• TEXT FOR ANALYSIS
════════════════
For the last decades scientists believed that the Earth's ancient atmosphere has a stronger greenhouse and thicker atmosphere than we have today to compensate for the weaker sunlight during that time, but a new study reveals that this assumptions are wrong.
According to the study published in the journal Nature Geoscience, the ancient atmosphere of Earth 2.7 billion years ago was between a quarter to half as thick as it is today. This discovery forces scientist to re-examine everything they know about Earth's early atmosphere.
"For the longest time, people have been thinking the atmospheric pressure might have been higher back then, because the sun was fainter," said lead author Sanjoy Som, who did the work as part of his UW doctorate in Earth and space sciences, said in a statement. "Our result is the opposite of what we were expecting."
For the study, researchers analyzed air bubbles trapped in 2.7-billion-year-old flood basalts from the Pilbara region of Western Australia. Using high-precision X-ray scans, researchers measured the decrease in the size of bubbles between the top and the bottom layer of the lava.
According to a press release, "by measuring the size of the bubbles at the top-which were pushing against the weight of the atmosphere-and comparing them with the smaller bubbles at the bottom-which were pushing against both the atmosphere and the weight of the rock itself-the team came up with a proxy for ancient air pressure."
After observing the bubbles, the researchers were surprised to discover the ancient atmosphere must have been much lower than previously assumed, basing from the size of bubbles exposed at the surface of the lava.
════════════════
• INFORMATION

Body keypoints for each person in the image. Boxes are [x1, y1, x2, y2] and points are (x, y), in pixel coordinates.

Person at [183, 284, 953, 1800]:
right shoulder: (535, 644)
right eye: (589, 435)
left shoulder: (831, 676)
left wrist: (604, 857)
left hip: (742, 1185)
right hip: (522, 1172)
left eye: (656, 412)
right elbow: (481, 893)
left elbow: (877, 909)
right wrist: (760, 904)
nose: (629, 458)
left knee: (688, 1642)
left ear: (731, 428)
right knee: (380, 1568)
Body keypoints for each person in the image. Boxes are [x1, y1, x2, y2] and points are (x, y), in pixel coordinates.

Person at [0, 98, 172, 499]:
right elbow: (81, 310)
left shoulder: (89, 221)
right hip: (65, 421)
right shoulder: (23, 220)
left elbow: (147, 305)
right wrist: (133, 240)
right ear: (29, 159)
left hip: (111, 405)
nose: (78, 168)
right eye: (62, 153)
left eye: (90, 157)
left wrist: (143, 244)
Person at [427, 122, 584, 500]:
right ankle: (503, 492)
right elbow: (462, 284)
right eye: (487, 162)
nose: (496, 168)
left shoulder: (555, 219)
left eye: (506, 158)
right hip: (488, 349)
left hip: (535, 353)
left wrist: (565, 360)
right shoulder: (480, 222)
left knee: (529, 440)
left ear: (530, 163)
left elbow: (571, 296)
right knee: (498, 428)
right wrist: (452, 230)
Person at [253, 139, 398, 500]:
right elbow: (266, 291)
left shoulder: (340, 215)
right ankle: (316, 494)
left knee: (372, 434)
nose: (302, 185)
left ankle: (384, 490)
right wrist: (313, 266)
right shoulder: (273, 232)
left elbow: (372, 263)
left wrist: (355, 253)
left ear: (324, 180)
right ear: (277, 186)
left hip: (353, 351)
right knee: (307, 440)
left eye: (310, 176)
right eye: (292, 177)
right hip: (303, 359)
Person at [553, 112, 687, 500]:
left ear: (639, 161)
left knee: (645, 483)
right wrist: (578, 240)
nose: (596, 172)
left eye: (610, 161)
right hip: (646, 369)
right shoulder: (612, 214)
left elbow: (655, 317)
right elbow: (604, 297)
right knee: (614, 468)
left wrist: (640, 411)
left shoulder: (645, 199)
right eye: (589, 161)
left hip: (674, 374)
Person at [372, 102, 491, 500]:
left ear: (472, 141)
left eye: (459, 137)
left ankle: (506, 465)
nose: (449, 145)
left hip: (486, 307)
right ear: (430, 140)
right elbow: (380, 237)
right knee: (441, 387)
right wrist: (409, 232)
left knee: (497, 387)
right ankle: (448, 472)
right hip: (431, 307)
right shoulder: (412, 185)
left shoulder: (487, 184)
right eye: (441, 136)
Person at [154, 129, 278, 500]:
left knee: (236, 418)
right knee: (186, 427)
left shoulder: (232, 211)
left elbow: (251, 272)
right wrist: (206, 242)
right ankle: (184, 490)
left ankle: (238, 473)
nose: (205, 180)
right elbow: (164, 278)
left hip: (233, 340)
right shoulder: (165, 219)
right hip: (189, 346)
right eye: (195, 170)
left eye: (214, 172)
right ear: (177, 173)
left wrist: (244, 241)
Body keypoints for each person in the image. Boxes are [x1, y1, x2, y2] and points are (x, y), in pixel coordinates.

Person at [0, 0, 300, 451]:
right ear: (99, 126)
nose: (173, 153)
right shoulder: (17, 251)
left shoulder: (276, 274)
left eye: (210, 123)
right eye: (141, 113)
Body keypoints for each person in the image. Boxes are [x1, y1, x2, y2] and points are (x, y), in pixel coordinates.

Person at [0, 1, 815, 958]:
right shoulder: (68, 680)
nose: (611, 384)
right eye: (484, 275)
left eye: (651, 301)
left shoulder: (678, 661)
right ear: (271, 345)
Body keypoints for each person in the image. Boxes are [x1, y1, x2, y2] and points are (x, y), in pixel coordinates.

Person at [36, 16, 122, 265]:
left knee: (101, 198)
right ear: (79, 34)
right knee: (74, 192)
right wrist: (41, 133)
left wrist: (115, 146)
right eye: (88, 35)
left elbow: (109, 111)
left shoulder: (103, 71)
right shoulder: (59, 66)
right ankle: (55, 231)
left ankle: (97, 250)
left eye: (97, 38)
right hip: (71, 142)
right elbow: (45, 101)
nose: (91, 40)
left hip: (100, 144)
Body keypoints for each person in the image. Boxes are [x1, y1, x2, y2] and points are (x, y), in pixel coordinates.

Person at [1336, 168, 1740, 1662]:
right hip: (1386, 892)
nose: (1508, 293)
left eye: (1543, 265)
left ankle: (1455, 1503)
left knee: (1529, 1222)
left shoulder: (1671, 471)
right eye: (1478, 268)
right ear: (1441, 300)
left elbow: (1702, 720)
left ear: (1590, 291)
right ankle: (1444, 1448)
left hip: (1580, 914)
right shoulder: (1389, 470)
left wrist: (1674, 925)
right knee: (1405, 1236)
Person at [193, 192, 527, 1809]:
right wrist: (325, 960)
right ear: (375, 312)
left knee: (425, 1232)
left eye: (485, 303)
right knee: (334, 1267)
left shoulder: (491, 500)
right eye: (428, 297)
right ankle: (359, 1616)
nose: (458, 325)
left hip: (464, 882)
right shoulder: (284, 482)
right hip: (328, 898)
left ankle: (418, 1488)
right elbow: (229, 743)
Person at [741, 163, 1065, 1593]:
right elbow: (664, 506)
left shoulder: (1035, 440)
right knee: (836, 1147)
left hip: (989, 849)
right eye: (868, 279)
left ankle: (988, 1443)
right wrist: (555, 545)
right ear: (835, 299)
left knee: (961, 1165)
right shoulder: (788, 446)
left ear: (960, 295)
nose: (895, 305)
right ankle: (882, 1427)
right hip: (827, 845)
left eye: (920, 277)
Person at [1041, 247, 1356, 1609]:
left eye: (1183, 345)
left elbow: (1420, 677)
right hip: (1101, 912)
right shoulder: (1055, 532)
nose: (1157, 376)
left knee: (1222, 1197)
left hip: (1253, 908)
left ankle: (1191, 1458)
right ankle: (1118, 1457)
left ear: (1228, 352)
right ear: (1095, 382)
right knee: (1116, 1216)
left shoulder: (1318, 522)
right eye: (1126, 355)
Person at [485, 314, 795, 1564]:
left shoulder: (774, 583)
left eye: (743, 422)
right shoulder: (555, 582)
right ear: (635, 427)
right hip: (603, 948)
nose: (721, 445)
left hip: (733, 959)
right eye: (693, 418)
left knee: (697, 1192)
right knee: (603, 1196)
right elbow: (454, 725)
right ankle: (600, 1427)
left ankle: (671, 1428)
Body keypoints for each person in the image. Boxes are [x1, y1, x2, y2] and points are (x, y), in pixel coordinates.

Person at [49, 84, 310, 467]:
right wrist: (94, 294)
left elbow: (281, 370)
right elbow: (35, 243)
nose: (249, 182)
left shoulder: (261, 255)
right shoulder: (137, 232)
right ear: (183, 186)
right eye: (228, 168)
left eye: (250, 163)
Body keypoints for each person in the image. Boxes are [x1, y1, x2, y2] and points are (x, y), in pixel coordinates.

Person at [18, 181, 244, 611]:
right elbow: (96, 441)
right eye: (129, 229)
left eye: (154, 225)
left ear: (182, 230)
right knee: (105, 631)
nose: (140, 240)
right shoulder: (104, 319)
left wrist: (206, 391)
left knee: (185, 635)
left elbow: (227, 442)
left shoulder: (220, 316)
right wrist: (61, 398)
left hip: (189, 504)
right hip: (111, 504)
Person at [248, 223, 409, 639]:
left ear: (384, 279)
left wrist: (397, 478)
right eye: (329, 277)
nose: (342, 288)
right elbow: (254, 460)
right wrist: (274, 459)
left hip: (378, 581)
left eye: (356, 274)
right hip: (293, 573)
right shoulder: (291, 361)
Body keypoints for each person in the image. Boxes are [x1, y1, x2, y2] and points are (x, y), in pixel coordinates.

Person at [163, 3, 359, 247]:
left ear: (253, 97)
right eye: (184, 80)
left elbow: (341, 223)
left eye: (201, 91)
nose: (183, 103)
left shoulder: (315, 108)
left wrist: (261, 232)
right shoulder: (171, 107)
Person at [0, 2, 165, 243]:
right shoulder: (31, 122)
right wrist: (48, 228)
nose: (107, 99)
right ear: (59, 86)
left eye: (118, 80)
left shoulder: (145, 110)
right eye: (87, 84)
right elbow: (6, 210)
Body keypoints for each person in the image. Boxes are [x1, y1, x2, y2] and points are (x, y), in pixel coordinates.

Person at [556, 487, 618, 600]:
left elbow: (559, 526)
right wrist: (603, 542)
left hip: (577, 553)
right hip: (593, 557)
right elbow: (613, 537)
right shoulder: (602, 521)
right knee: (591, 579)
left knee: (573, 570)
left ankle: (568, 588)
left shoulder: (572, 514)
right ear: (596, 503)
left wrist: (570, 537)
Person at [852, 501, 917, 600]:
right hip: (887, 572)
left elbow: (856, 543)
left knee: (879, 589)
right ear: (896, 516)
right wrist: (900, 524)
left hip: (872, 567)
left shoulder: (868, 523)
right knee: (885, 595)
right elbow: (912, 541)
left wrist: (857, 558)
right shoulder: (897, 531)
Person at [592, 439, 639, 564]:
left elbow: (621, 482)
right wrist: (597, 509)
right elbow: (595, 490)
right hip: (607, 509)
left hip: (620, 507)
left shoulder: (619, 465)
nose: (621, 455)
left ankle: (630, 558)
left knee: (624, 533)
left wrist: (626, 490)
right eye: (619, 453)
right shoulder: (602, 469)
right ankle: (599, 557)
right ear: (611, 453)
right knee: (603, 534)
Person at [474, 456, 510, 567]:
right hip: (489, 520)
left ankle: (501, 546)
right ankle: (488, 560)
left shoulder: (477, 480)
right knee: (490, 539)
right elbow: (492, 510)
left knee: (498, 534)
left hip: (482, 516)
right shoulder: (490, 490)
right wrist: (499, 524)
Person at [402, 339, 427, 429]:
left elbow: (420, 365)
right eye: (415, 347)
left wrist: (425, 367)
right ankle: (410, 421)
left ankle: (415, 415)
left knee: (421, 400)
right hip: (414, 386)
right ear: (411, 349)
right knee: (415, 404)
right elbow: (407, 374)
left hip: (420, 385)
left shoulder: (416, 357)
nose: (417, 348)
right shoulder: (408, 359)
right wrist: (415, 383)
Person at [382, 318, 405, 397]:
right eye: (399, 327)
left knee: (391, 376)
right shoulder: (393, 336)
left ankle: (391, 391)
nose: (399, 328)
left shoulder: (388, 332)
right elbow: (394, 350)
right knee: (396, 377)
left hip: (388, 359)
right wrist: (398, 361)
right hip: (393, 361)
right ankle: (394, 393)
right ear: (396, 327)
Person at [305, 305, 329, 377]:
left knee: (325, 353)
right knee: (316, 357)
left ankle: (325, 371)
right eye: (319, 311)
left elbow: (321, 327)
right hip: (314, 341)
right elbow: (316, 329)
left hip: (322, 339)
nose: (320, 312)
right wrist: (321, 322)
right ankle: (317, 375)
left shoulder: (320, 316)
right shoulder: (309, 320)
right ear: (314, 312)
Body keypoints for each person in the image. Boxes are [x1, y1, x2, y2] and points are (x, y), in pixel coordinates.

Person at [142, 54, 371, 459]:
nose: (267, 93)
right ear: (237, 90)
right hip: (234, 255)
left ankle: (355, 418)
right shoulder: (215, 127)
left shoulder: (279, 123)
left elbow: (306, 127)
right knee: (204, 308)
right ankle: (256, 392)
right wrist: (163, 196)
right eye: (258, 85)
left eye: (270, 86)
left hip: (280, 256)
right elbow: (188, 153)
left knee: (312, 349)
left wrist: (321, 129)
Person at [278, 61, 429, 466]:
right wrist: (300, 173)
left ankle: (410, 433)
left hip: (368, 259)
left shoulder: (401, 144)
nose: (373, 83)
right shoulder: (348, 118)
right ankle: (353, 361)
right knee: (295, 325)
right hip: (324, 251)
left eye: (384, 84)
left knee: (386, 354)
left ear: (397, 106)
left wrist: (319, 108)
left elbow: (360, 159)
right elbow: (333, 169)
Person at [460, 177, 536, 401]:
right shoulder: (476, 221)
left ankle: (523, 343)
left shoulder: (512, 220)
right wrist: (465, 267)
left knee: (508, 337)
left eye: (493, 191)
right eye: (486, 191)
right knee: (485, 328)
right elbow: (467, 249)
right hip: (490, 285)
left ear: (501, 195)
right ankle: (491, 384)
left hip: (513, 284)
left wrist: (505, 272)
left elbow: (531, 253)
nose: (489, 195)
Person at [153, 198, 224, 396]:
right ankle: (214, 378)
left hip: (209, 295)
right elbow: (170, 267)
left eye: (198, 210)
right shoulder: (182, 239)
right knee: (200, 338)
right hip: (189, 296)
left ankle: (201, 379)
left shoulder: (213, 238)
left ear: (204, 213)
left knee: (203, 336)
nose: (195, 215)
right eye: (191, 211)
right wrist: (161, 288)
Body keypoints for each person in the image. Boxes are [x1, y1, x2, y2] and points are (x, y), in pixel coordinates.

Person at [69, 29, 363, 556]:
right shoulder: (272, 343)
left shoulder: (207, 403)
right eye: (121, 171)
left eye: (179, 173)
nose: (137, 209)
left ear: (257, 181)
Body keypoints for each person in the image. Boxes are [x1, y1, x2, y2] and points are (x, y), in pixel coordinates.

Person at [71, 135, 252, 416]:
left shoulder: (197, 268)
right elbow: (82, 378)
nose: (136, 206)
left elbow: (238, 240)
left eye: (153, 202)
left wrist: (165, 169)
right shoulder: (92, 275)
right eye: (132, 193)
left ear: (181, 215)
════════════════
• APPLY WHAT YOU READ
#1 According to the article on Earth's ancient atmosphere, where did the 2.7-billion-year-old flood basalts come from?
#2 Summarize the article on Earth's ancient atmosphere in two sentences.
#3 Reproduce the passage of the article on Earth's ancient atmosphere from "For the study, researchers" up to and including "surface of the lava.".
Answer from the article on Earth's ancient atmosphere alone, not from the items.

• SOLVED PROBLEMS
#1 The Pilbara region of Western Australia.

#2 A study published in Nature Geoscience found that Earth's atmosphere 2.7 billion years ago was between a quarter and half as thick as it is today, the opposite of the long-held belief that it was thicker to compensate for a fainter sun. Researchers reached this result by using high-precision X-ray scans to compare the sizes of air bubbles at the top and bottom of 2.7-billion-year-old flood basalts from Western Australia, which gave them a proxy for ancient air pressure.

#3
For the study, researchers analyzed air bubbles trapped in 2.7-billion-year-old flood basalts from the Pilbara region of Western Australia. Using high-precision X-ray scans, researchers measured the decrease in the size of bubbles between the top and the bottom layer of the lava.
According to a press release, "by measuring the size of the bubbles at the top-which were pushing against the weight of the atmosphere-and comparing them with the smaller bubbles at the bottom-which were pushing against both the atmosphere and the weight of the rock itself-the team came up with a proxy for ancient air pressure."
After observing the bubbles, the researchers were surprised to discover the ancient atmosphere must have been much lower than previously assumed, basing from the size of bubbles exposed at the surface of the lava.